Ontario will introduce steep new financial penalties for long-term care homes and permanently bar rule-breakers from working in the industry as part of long-awaited legislation to govern a sector, where more than 4,000 residents have died throughout the COVID-19 pandemic.

The new legislation was first promised in the wake of a scathing report from Ontario's Long-Term Care Commission last spring which suggested that there was no plan to prepare the sector for the pandemic, effectively leaving residents as “easy targets.”

As part of the new legislation, Ontario will be doubling the maximum fines for offences under the act so that individuals can now be liable for up to $200,000 for a first offence and up to $400,000 for a second offence. Corporations can be fined up to $500,000 for a first offence and up to $1 million for a second offence.

The legislation will also prohibit any individual convicted of an offence under the act from “working for, volunteering for, or sitting on the board of a licensee or long-term care home” while also empowering provincial inspectors to issue various compliance actions, such as additional staff training.

The Minister of Long-Term Care will also be given the power to suspend a licence and have a supervisor take of the operations of any long-term care home, rather than revoking the licence and interrupting care for residents.

“We are trying to look to the future and trying to say how do we make sure the problems we had and the sort of things that we all saw and were shocked by don’t happen again,” Minister of Long-Term Care Rod Phillips told CP24 during an interview on Thursday afternoon. “Really that comes down to more staff, which we are going to be paying for and training, it comes down to better beds and more homes, the 30,000 of them we are building, and then this new set of rules. We are going to make sure that people are held accountable if they are operating a long-term care home.”

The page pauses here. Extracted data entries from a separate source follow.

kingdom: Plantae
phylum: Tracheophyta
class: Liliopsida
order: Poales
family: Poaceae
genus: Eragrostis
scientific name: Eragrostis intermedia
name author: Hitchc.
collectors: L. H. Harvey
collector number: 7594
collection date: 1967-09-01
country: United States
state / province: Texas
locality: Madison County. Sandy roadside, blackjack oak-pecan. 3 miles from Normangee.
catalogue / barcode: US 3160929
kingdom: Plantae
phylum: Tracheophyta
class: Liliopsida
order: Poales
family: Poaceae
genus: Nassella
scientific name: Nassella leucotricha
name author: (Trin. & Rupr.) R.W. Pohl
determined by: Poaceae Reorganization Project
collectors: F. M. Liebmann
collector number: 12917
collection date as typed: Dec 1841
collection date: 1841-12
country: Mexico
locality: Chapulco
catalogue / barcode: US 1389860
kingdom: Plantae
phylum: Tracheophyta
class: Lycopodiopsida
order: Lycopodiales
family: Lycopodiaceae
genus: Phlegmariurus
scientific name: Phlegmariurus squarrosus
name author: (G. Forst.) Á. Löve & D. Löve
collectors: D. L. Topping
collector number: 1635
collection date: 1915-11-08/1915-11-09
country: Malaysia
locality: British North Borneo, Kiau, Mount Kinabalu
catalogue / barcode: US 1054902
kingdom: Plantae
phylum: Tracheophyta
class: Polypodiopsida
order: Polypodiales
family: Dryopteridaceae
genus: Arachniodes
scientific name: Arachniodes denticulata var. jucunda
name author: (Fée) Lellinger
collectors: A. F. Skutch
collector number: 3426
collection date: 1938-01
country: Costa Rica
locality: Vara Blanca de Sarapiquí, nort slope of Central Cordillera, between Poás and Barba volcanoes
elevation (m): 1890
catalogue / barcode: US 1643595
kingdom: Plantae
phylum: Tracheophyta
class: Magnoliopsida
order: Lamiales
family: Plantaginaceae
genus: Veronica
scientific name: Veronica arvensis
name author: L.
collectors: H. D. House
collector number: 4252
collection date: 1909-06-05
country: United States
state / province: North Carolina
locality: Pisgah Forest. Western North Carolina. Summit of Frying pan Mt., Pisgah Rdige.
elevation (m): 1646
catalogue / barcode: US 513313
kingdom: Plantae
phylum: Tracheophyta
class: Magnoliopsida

Homes must commit to quarterly reporting

There were nearly 15,000 cases of COVID-19 reported in Ontario’s long-term care homes during the first two waves of the pandemic, resulting in nearly 3,900 resident deaths.

At one point the situation grew so dire that the Ford government asked the Canadian Forces to help out at several hard-hit homes. That eventually led to a military report, which detailed disturbing conditions inside homes in Scarborough, Etobicoke, North York, Pickering and Brampton.

The new legislation tabled today will now require that homes report quarterly on various quality indicators as well as the results of standardized yearly surveys of residents and families.

The legislation will also mandate that all homes appoint an Infection Prevention and Control (IPAC) lead whose “primary responsibility” is running the IPAC program.

In a statement issued on Thursday afternoon, the Ontario Long-Term Care Association welcomed the legislation, which it says “lays the foundation for a modernized long-term care system focused on residents, their needs, and their quality of life.”

But in a separate statement Liberal Leader Steven Del Duca accused the Ford government of “doubling down on for-profit care.”

“Like so many others, I was optimistic about today’s long-term care announcement, and hopeful that the government had learned from its many mistakes during the pandemic. Instead of the landmark changes Ontarians are demanding, Doug Ford announced he is doing nothing to support the expansion of not-for-profit care and isn’t acting on many of the Long-Term Care Commission’s recommendations,” he said. “Ontario Liberals and advocates all agree that profit and care aren’t compatible.”

The new legislation replaces an act that was last updated in 2007.

It is part of a wider $4.9 billion plan to provide four hours of direct care per resident, per day by 2025.